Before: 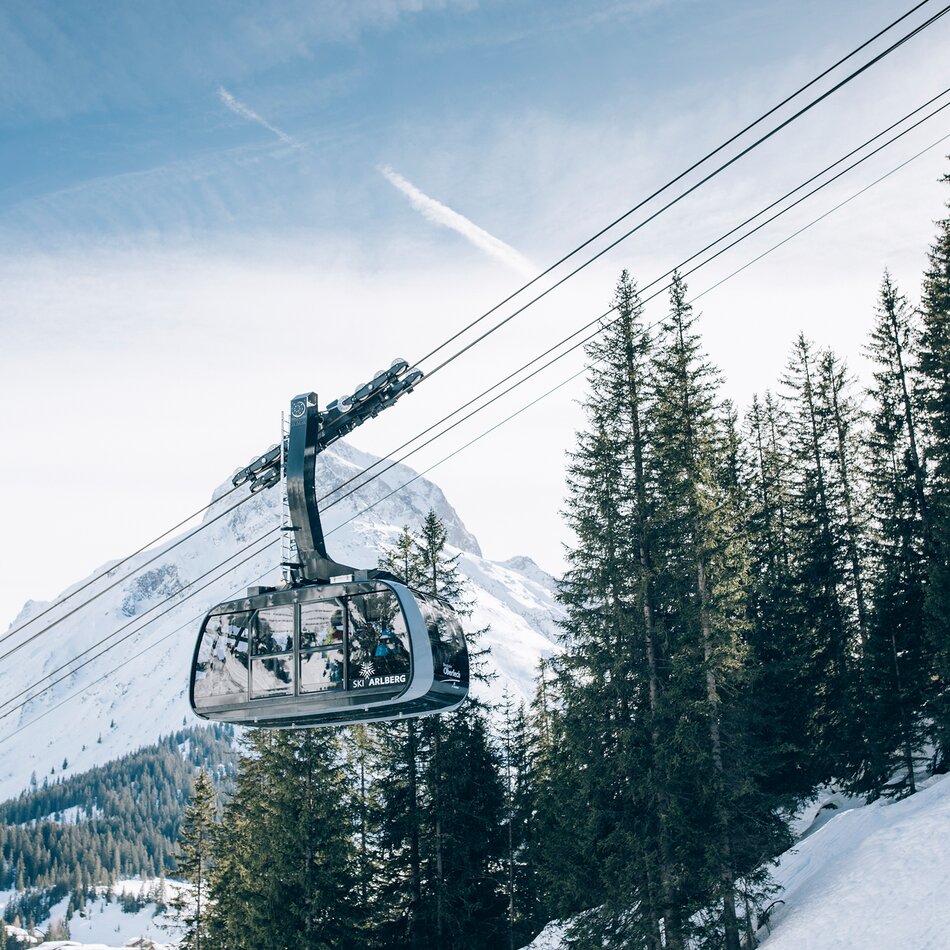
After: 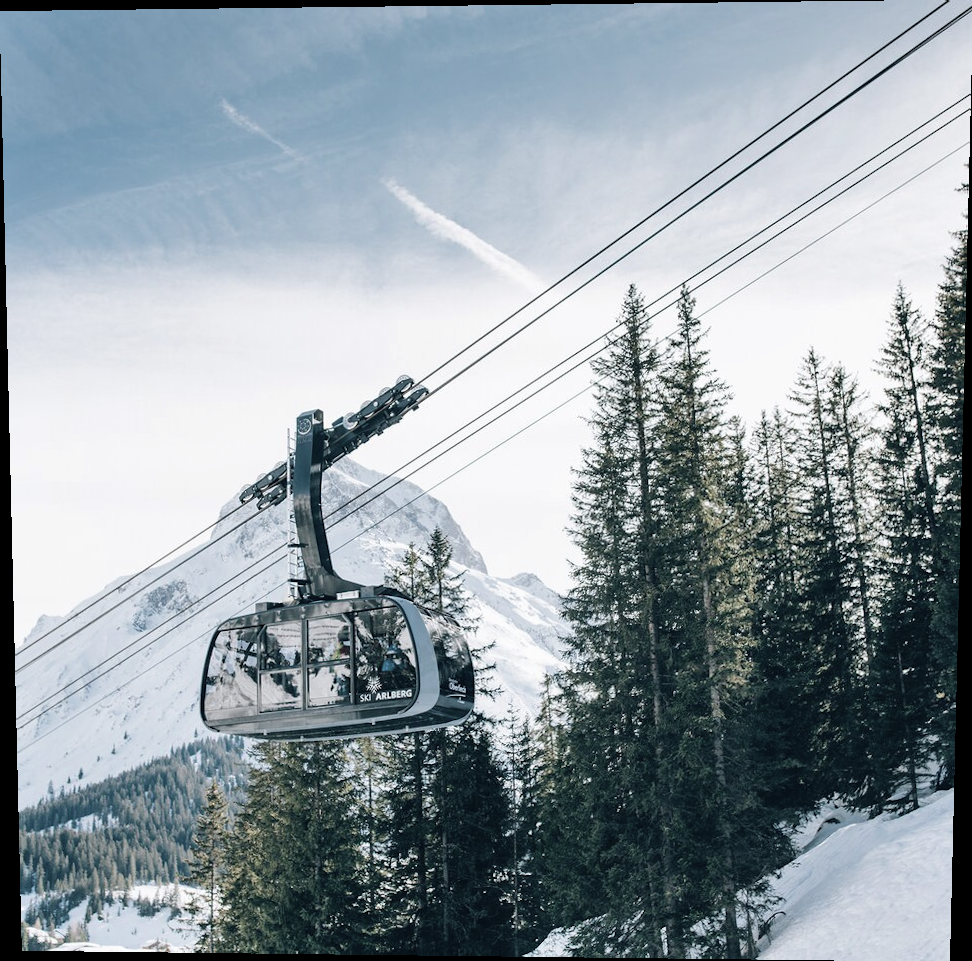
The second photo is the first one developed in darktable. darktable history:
color correction: saturation 0.57
rotate and perspective: lens shift (vertical) 0.048, lens shift (horizontal) -0.024, automatic cropping off
shadows and highlights: shadows 37.27, highlights -28.18, soften with gaussian
velvia: on, module defaults
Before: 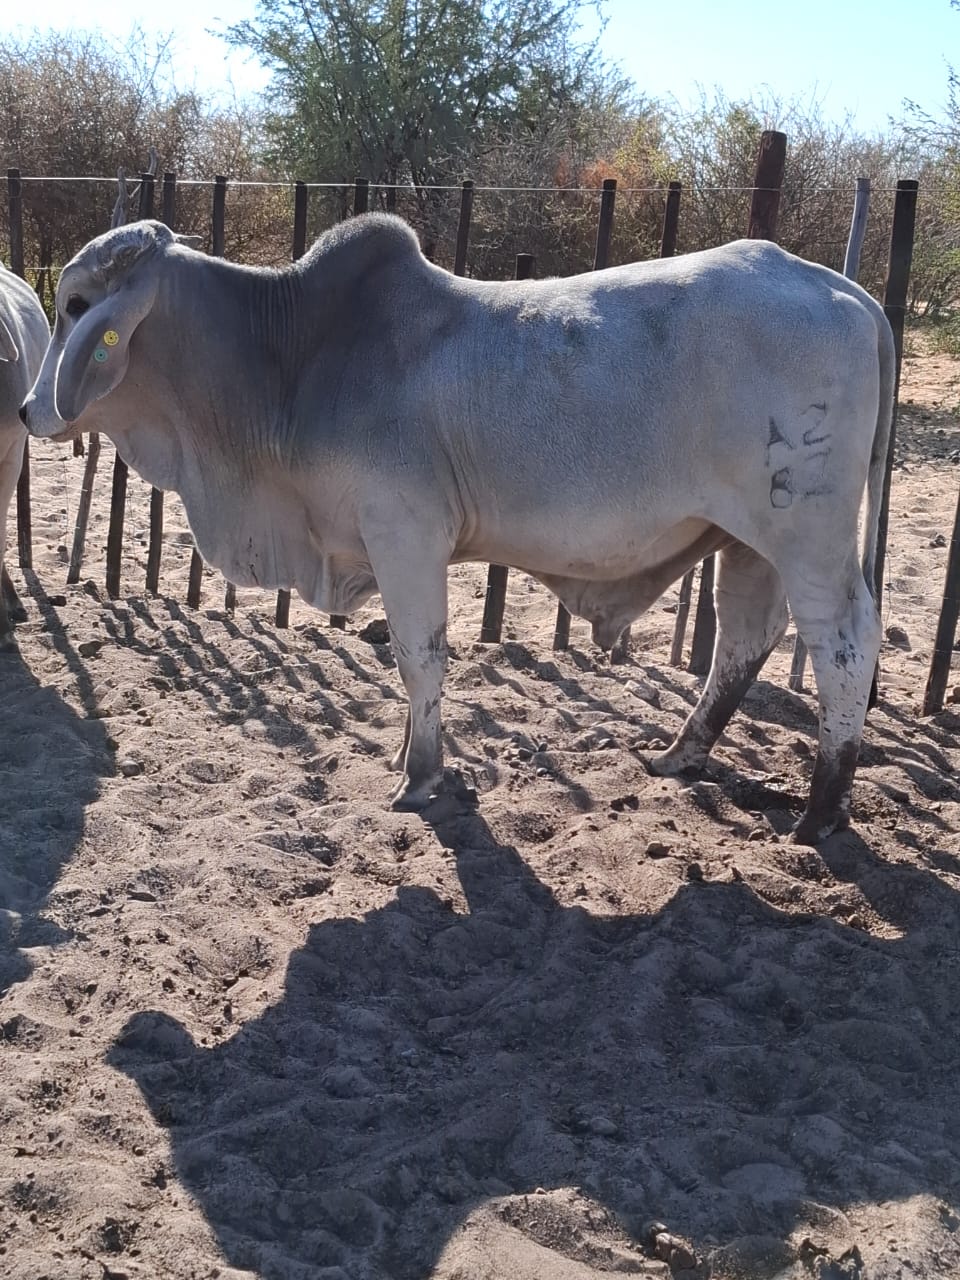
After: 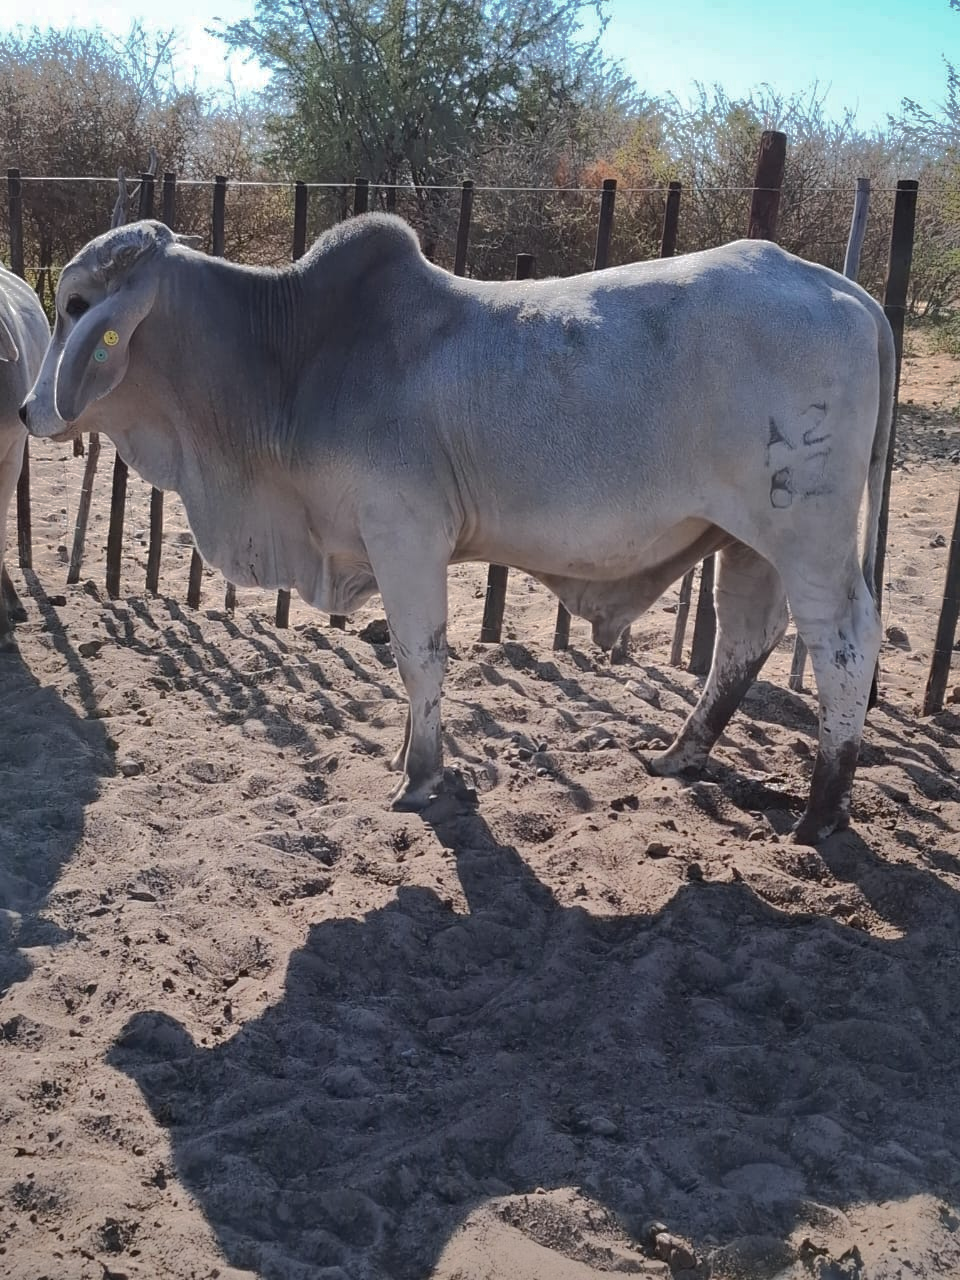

__________________________________________________

• _Условия задания_
Повторите дословно все строки из данных выше, не включая в ответ изображения.

• _Решение задания_
Before: 
After: 
The second photo is the first one developed in darktable. darktable history:
color correction: saturation 0.57
rotate and perspective: lens shift (vertical) 0.048, lens shift (horizontal) -0.024, automatic cropping off
shadows and highlights: shadows 37.27, highlights -28.18, soften with gaussian
velvia: on, module defaults
Before: 
After: 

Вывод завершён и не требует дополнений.